One of Rounder’s first discoveries was George Thorogood and the Destroyers.
“We really liked pretty much everything,” said Leighton-Levy. “From old time country music to bluegrass music; unaccompanied ballad singers; blues. And fortunately there was a lot of that around at that time.”
Leighton-Levy and Irwin came across 14-year-old Alison Krauss when they received a demo tape in the mail.
“We used to listen to them all,” said Irwin. “I was fairly relaxed and not pushed for time, and got up to the fourth song, which was the first time that she sang lead.”
Krauss went on to become one of the label’s most successful artists.
In 2007, an Alison Krauss-Robert Plant collaboration from Rounder received much acclaim — and attention — for the label. The CD, “Raising Sand,” picked up five Grammy Awards, including Record of the Year.
“It was an opportunity for us to do everything we had learned over 40 years,” said Irwin of the record.
But there were also the ones that got away, like Mary Chapen-Carpenter — sort of. “We had heard about her and loved her music, and had been negotiating with her up to the final point in her contract,” Irwin explained. “Somebody from a major label came home to the Washington, DC, area for a holiday; they saw her and signed her.
“What we got out of it: I got a thank you and her first record.
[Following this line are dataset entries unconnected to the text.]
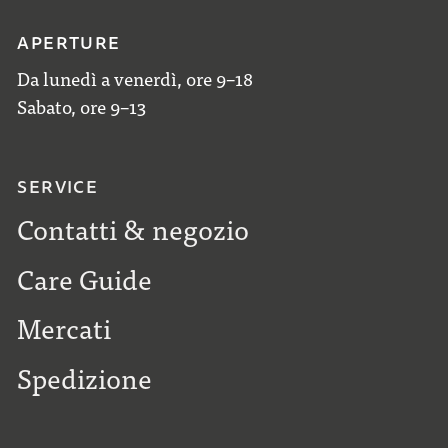
APERTURE
Da lunedì a venerdì, ore 9–18
Sabato, ore 9–13
SERVICE
Contatti & negozio
Care Guide
Mercati
Spedizione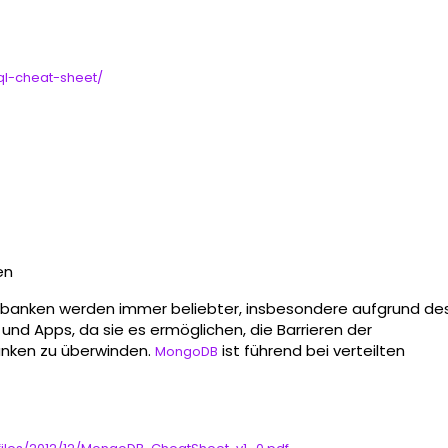
sql-cheat-sheet/
en
enbanken werden immer beliebter, insbesondere aufgrund de
d Apps, da sie es ermöglichen, die Barrieren der
anken zu überwinden.
ist führend bei verteilten
MongoDB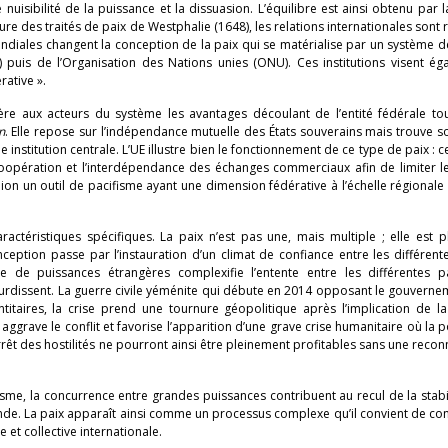
nuisibilité de la puissance et la dissuasion. L’équilibre est ainsi obtenu par 
re des traités de paix de Westphalie (1648), les relations internationales sont 
diales changent la conception de la paix qui se matérialise par un système d
) puis de l’Organisation des Nations unies (ONU). Ces institutions visent é
rative ».
fère aux acteurs du système les avantages découlant de l’entité fédérale to
n
. Elle repose sur l’indépendance mutuelle des États souverains mais trouve s
nstitution centrale. L’UE illustre bien le fonctionnement de ce type de paix : c
oopération et l’interdépendance des échanges commerciaux afin de limiter les
union un outil de pacifisme ayant une dimension fédérative à l’échelle régionale
actéristiques spécifiques. La paix n’est pas une, mais multiple ; elle est pl
 conception passe par l’instauration d’un climat de confiance entre les différente
ence de puissances étrangères complexifie l’entente entre les différentes pa
alourdissent. La guerre civile yéménite qui débute en 2014 opposant le gouvern
ntitaires, la crise prend une tournure géopolitique après l’implication de la
aggrave le conflit et favorise l’apparition d’une grave crise humanitaire où la 
arrêt des hostilités ne pourront ainsi être pleinement profitables sans une reco
risme, la concurrence entre grandes puissances contribuent au recul de la stabil
onde. La paix apparaît ainsi comme un processus complexe qu’il convient de co
 et collective internationale.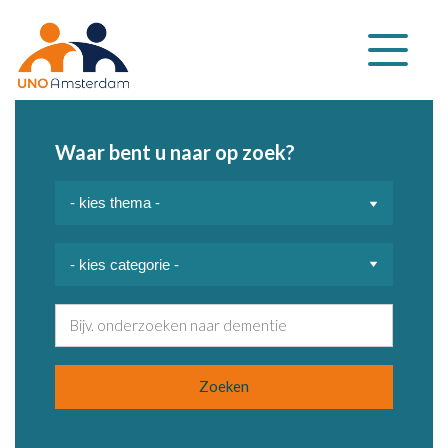
Klap
navigatie
uit
Waar bent u naar op zoek?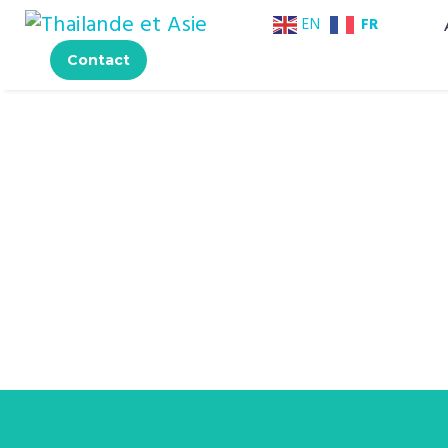
FR
EN
Contact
But 20 years later, when she wanted to go with an independent label, she gave us a call.”
As an independent label, Rounder doesn’t have to prescribe to a cookie-cutter approach to an artist’s career, says Leighton-Levy. “We’re not looking to turn an artist into something they’re not.”
This month, local PBS stations will air Rounder Records’ 40th anniversary concert, taped at the Grand Ole Opry in Nashville last October.